The film has an excellent supporting cast including Diane Lane as wife Cleo Trumbo, Ell Fanning as Niki (from age 13 on), Louis C.K as Arlen Hird, a composite of other Hollywood Ten writers, Michael Stuhlbarg as Edward G. Robinson, and John Goodman as producer Frank King.

Even before I knew about the blacklist, I was a fan of Dalton Trumbo. My first exposure to Trumbo was his anti-war novel, Johnny Got His Gun. I recall at the time someone gave my mother some grief that I would be reading something by one of the blacklisted writers. Certainly Trumbo believed in the collective good. He stood for those in need against the powers that seek to keep people down. Spartacus was a very fitting project to be one of the first to bear his name after so many years of working anonymously.
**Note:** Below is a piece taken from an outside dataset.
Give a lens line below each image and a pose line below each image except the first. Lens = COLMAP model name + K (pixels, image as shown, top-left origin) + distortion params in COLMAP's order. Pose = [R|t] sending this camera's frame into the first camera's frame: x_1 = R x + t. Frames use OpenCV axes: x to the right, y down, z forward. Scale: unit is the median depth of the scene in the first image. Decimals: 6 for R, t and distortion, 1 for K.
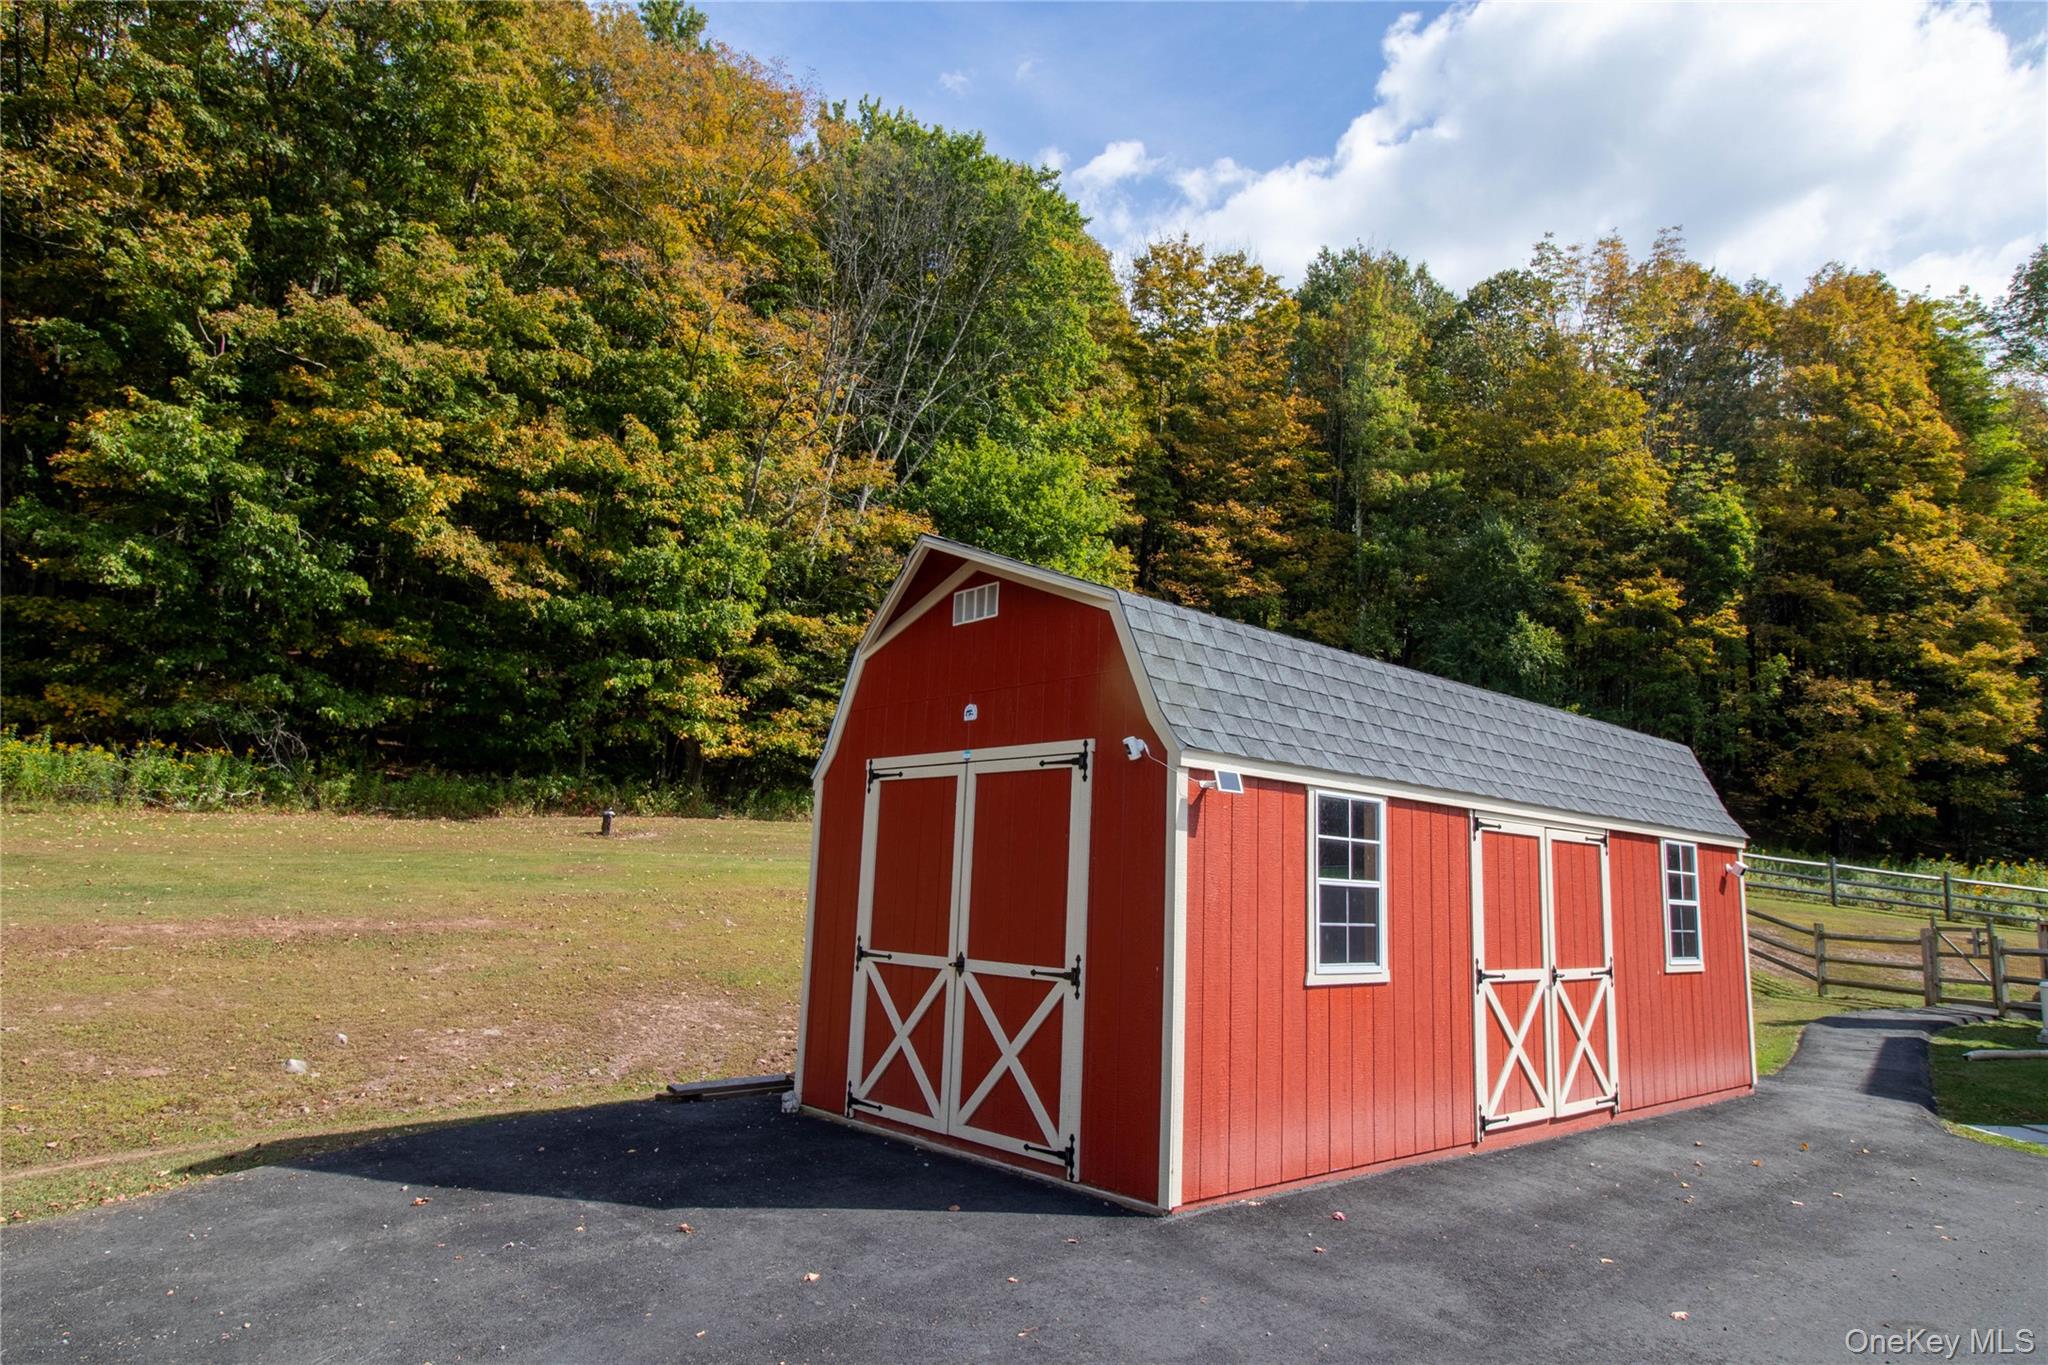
lens RADIAL K [[1192.9, 0, 1024.0], [0, 1192.9, 682.5], [0, 0, 1]] dist [0.005067, 0.001516]
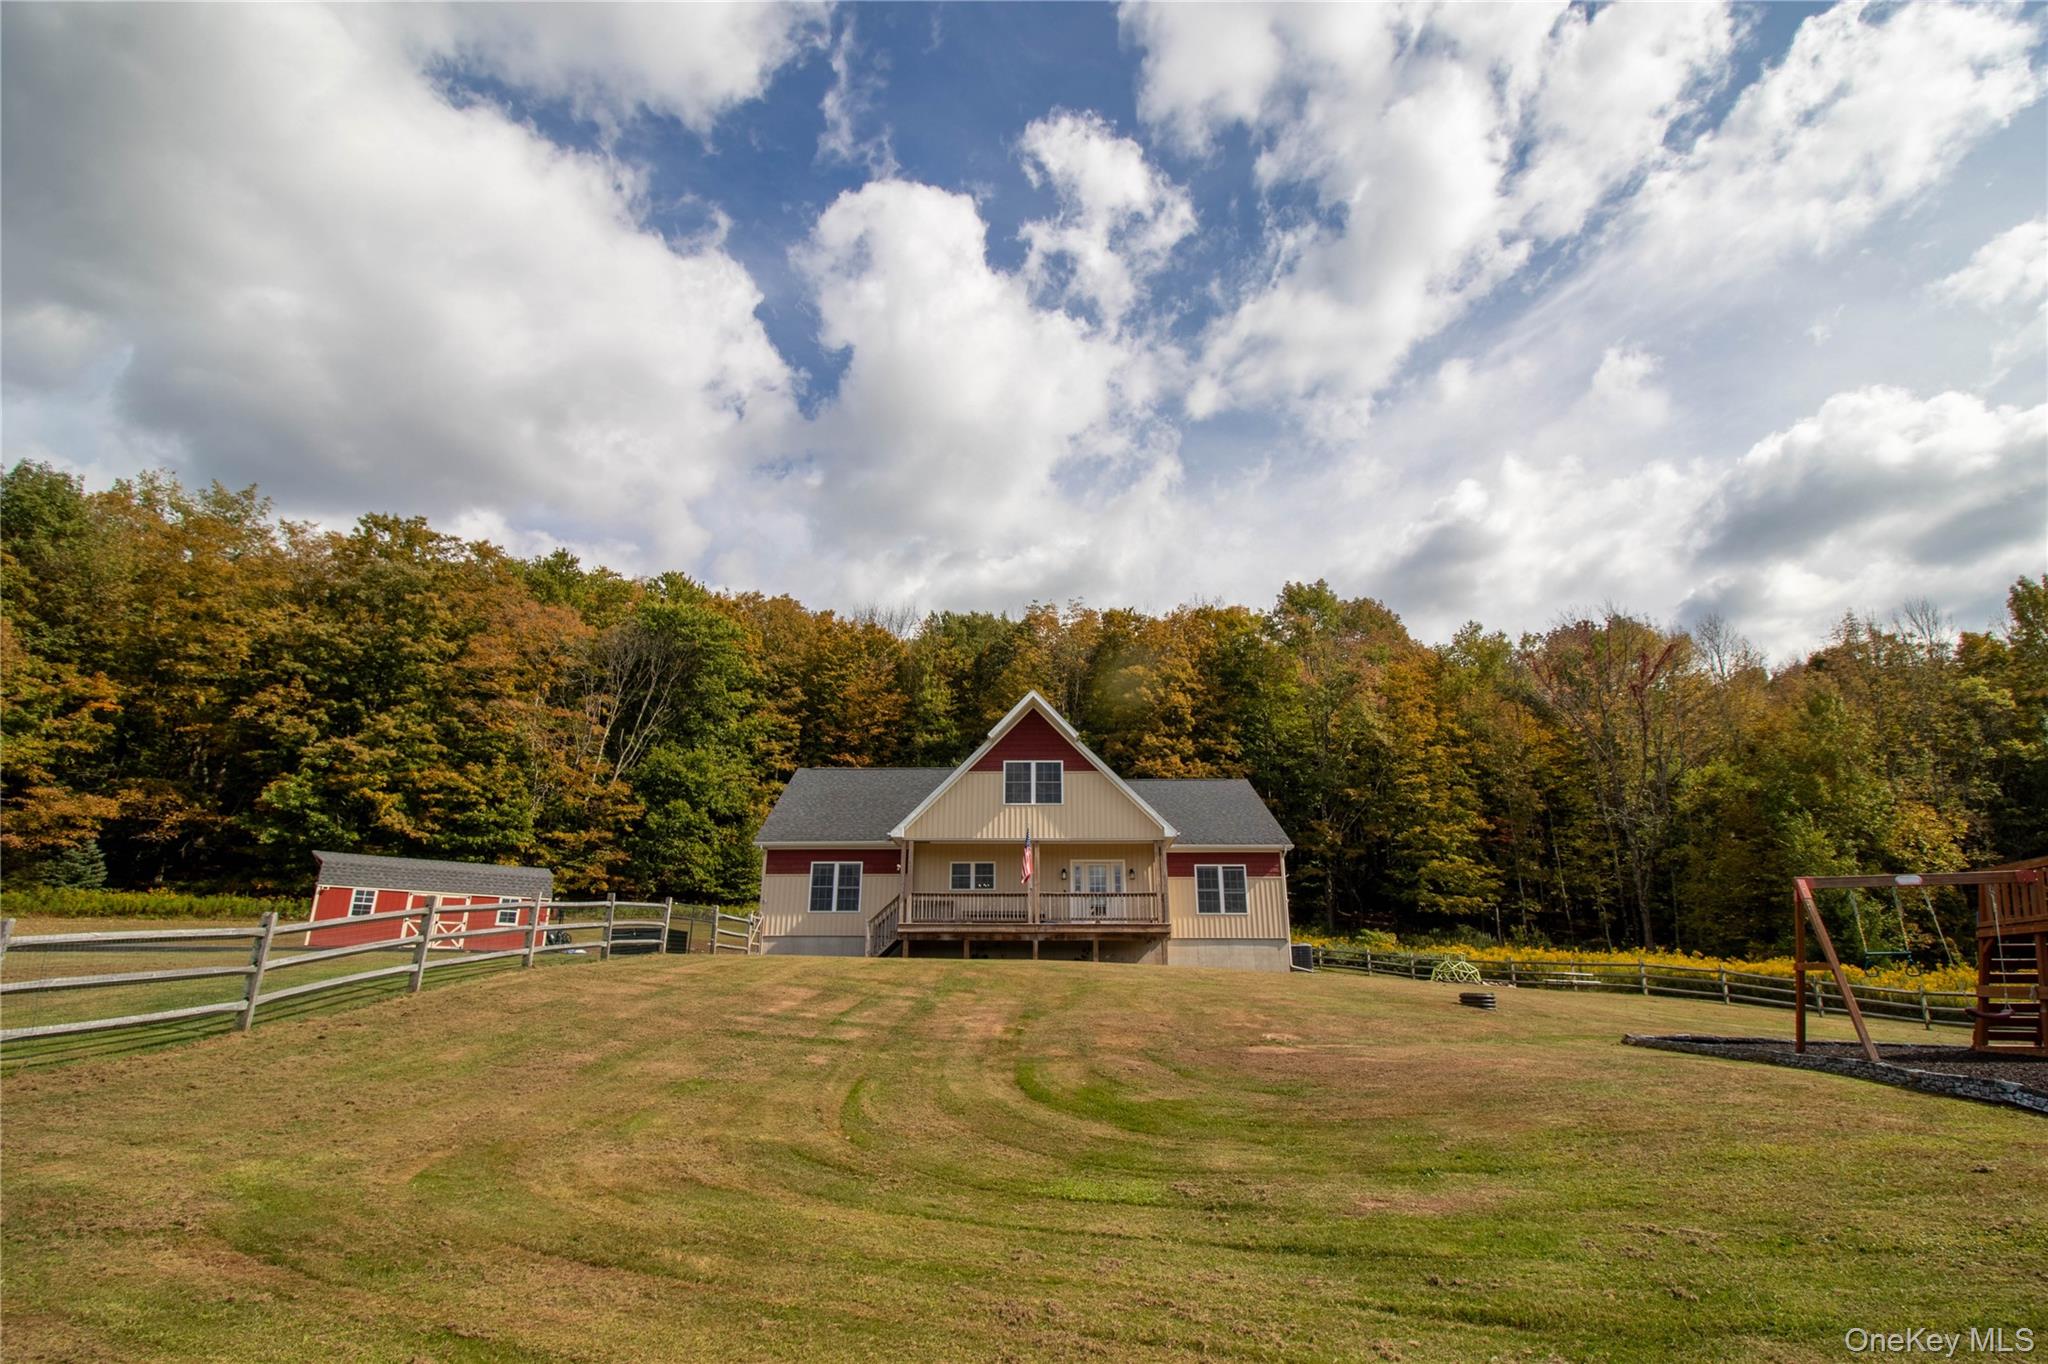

It isn’t hard to see parallels to today’s world in which fear mongers would have us remove from society immigrants, or Muslims, or LGBT people, or Starbucks red cups, or some other enemy du jour. It is almost always (as it was in this film) justified by national security or preserving traditional values. Yet it seems that the desire to promote that security and those values in reality tear down the very freedoms we claim to be protecting.